Passage to read:
● ● ● ●
Three-pass rendering with fog

Hi all,
My problem is related to the age-old problem of fog with blending. I’m trying to figure out how to use 3 passes in my rendering; one to draw the scene with the base texture, one to blend in a detail texture, and a third pass to add in fog. If possible I’d prefer to let OpenGL do the fogging work but if necessary then software calculations are an option. How can this be achieved? (I’m not fond of white fog - if I was, I’d just use 2-pass rendering.)

Cheers!

Disable lighting, texturing, and similar functions that affect the color of a fragment.

Redraw the geometry that needs fog, and for each vertex, set the color to glColor4*(r, g, b, a), where r, g and b is the color of the fog (this is probably three constant values), and a is the fog density (based on the distance from the viewpoint, 0 is no fog, 1 is full density).

Use the blending mode glBlendFunc(GL_SRC_ALPHA, GL_ONE_MINUS_SRC_ALPHA). Also set depth function to glDepthFunc(GL_EQUAL);

Hmm… the entire scenery gets tinted the fog colour nomatter what the alpha is, although the fogging does work. Any ideas?

Thanks.

OK, so you have problems with blended alpha in the scene when you want to add fog in a subsequent pass. I assume this is the issue, otherwise it should ‘just work’.

You’d need to the rendering for all passes of the opaque scene then for the blended stuff and trim the alpha back with an alpha func. You can use stencil when doing the alpha pass to limit the scope of the fog to the alpha tested fragments if you don’t have multitexture for this stuff.
● ● ● ●
Dataset excerpts:
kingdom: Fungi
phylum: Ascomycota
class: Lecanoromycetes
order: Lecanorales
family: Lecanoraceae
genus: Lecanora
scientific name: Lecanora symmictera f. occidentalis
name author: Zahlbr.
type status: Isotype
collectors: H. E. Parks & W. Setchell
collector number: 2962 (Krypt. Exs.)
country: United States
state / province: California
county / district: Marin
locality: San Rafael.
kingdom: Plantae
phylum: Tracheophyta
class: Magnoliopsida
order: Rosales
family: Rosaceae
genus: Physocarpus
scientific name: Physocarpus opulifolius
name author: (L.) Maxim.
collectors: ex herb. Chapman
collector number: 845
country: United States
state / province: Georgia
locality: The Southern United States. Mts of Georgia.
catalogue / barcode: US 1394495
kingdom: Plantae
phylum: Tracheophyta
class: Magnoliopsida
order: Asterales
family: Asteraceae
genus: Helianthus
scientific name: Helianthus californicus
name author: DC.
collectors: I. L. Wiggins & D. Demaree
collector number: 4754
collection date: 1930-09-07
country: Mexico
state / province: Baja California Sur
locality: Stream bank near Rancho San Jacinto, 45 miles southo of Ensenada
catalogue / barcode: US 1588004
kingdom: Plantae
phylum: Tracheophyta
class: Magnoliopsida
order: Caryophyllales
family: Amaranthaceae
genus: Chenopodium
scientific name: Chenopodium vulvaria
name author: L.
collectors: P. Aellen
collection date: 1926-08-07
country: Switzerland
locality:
● ● ● ●
What to do:
Continue the discussion of three-pass rendering with fog from its last reply onward, adding the next few posts in the same forum style.

Final answer:
Hope that makes sense to you. It still won’t be perfect unless you use multitexture, the blend region around things like trees might look like they have fogged halos without multitexture, so you might want to work on avoiding the multipass on stuff like trees any way you can. For example they don’t need detail texture in a second pass right? So why not just fog them as normal, same with other transparent blended stuff.

Well, using multitexturing and GL fog works perfectly. However, I’m wondering whether it’s safe to assume that nearly all users will have a graphics card that supports multitexturing, or whether I’ll have to come up with a way to do fogging with standard multi-pass rendering. Any views?

Thanks

Originally posted by DeathWish:
However, I’m wondering whether it’s safe to assume that nearly all users will have a graphics card that supports multitexturing, or whether I’ll have to come up with a way to do fogging with standard multi-pass rendering.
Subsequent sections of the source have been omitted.